*** Exercise data Section Begins ***

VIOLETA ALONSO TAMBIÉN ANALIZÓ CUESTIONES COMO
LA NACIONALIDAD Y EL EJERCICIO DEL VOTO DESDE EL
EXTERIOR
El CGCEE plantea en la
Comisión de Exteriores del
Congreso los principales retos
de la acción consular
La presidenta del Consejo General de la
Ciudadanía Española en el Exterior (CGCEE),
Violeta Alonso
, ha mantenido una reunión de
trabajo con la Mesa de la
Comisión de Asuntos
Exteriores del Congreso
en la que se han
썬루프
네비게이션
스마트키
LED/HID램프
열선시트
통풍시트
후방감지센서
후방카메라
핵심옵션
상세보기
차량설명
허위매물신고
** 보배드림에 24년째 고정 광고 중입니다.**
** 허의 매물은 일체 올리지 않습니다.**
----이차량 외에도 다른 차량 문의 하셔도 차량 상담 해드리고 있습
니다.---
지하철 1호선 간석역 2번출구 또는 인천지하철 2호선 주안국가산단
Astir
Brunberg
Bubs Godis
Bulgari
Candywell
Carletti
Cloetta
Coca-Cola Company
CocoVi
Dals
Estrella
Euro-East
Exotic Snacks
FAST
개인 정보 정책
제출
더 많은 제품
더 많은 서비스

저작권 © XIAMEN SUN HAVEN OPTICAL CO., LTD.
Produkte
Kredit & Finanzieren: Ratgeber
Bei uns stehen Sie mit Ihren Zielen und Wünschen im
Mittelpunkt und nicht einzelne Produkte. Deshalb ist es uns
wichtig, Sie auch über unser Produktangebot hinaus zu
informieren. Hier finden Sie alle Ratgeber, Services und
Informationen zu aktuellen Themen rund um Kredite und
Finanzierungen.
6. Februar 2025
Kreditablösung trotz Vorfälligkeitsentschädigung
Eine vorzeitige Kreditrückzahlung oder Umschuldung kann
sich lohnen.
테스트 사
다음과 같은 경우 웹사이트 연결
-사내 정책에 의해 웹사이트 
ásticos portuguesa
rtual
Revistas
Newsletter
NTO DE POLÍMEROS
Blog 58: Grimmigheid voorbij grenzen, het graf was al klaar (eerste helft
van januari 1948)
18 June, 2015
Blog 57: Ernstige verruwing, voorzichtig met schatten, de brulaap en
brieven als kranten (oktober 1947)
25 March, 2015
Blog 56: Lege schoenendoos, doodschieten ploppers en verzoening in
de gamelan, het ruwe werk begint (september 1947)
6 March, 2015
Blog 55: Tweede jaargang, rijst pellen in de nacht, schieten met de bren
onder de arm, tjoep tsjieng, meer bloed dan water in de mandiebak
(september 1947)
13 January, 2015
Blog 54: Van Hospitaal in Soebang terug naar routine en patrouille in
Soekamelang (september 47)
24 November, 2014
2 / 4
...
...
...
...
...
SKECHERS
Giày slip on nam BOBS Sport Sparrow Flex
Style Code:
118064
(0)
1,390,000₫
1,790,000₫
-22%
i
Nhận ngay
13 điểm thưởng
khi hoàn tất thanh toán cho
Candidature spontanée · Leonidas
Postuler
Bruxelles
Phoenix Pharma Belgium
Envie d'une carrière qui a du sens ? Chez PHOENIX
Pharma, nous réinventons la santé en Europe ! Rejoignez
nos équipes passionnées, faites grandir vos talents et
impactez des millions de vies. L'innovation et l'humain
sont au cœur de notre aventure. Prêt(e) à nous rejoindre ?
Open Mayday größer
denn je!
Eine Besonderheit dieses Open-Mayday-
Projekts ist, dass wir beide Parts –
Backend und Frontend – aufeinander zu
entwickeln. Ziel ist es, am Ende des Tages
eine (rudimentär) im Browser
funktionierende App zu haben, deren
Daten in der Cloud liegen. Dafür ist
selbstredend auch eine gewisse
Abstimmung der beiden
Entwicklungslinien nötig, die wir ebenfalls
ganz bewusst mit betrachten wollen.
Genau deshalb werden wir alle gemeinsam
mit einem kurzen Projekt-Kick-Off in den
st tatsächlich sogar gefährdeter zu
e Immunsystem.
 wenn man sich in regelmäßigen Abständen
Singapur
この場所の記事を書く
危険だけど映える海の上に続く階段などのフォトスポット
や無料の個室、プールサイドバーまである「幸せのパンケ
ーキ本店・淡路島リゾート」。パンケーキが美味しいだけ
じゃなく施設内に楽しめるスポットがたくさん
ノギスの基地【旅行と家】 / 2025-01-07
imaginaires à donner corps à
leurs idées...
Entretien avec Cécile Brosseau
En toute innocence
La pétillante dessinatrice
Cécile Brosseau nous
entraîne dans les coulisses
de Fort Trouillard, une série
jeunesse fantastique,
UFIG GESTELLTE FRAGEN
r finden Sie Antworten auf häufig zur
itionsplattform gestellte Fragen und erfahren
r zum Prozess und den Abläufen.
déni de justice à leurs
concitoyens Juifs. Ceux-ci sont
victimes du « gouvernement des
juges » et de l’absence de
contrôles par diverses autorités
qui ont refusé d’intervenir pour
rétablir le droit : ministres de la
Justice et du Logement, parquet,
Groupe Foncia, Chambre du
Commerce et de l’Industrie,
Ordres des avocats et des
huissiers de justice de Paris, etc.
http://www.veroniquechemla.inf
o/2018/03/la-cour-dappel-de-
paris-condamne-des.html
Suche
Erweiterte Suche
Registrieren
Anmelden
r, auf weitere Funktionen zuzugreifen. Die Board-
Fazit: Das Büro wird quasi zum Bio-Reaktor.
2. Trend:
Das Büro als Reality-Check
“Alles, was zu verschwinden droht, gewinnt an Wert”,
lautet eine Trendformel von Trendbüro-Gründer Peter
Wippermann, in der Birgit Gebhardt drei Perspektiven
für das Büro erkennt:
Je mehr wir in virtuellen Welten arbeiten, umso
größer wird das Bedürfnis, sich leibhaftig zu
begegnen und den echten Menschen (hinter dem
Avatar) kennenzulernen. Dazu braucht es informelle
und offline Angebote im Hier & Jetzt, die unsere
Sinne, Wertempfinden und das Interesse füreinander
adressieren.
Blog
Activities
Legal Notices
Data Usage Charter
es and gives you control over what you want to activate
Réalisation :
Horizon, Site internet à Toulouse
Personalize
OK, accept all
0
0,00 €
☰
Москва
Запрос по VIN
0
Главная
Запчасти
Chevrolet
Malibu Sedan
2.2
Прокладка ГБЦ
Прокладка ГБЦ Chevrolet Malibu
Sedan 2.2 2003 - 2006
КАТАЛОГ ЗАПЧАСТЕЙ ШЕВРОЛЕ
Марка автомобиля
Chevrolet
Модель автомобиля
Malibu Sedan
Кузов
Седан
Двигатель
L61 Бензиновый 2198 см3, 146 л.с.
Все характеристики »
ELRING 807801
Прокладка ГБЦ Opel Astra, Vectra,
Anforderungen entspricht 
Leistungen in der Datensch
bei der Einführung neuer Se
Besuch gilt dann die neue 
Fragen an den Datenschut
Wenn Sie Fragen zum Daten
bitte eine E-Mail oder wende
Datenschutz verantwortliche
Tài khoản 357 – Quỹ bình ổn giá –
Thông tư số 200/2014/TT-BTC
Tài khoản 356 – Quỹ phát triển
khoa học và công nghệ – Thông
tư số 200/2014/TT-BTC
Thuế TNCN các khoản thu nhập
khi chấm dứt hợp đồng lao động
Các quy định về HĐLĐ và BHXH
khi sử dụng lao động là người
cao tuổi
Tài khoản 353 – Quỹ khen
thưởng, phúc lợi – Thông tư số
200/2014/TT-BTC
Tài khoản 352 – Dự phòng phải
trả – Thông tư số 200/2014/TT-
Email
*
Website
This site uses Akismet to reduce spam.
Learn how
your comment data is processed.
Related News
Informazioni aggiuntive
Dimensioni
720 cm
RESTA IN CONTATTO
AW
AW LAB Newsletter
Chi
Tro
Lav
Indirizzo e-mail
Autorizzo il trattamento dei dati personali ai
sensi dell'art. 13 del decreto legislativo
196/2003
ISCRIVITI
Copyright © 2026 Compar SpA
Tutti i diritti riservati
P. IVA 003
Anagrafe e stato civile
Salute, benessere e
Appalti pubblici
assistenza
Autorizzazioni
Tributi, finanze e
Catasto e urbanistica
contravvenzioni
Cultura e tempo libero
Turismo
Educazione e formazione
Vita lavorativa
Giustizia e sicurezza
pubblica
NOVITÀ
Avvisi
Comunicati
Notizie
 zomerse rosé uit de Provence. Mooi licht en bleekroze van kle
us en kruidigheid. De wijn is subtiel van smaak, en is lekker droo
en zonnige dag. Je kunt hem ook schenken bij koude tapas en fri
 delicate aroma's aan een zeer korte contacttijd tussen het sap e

*** Exercise data Section Ends ***

= Work to be completed =
The entries above hold a line with "지하철 1호선 간석역 2번출구 또는 인천지하철 2호선 주안국가산단" and a later line with "18 June, 2015". Write out exactly those lines and all lines between, nothing more.

= Answer =
지하철 1호선 간석역 2번출구 또는 인천지하철 2호선 주안국가산단
Astir
Brunberg
Bubs Godis
Bulgari
Candywell
Carletti
Cloetta
Coca-Cola Company
CocoVi
Dals
Estrella
Euro-East
Exotic Snacks
FAST
개인 정보 정책
제출
더 많은 제품
더 많은 서비스

저작권 © XIAMEN SUN HAVEN OPTICAL CO., LTD.
Produkte
Kredit & Finanzieren: Ratgeber
Bei uns stehen Sie mit Ihren Zielen und Wünschen im
Mittelpunkt und nicht einzelne Produkte. Deshalb ist es uns
wichtig, Sie auch über unser Produktangebot hinaus zu
informieren. Hier finden Sie alle Ratgeber, Services und
Informationen zu aktuellen Themen rund um Kredite und
Finanzierungen.
6. Februar 2025
Kreditablösung trotz Vorfälligkeitsentschädigung
Eine vorzeitige Kreditrückzahlung oder Umschuldung kann
sich lohnen.
테스트 사
다음과 같은 경우 웹사이트 연결
-사내 정책에 의해 웹사이트 
ásticos portuguesa
rtual
Revistas
Newsletter
NTO DE POLÍMEROS
Blog 58: Grimmigheid voorbij grenzen, het graf was al klaar (eerste helft
van januari 1948)
18 June, 2015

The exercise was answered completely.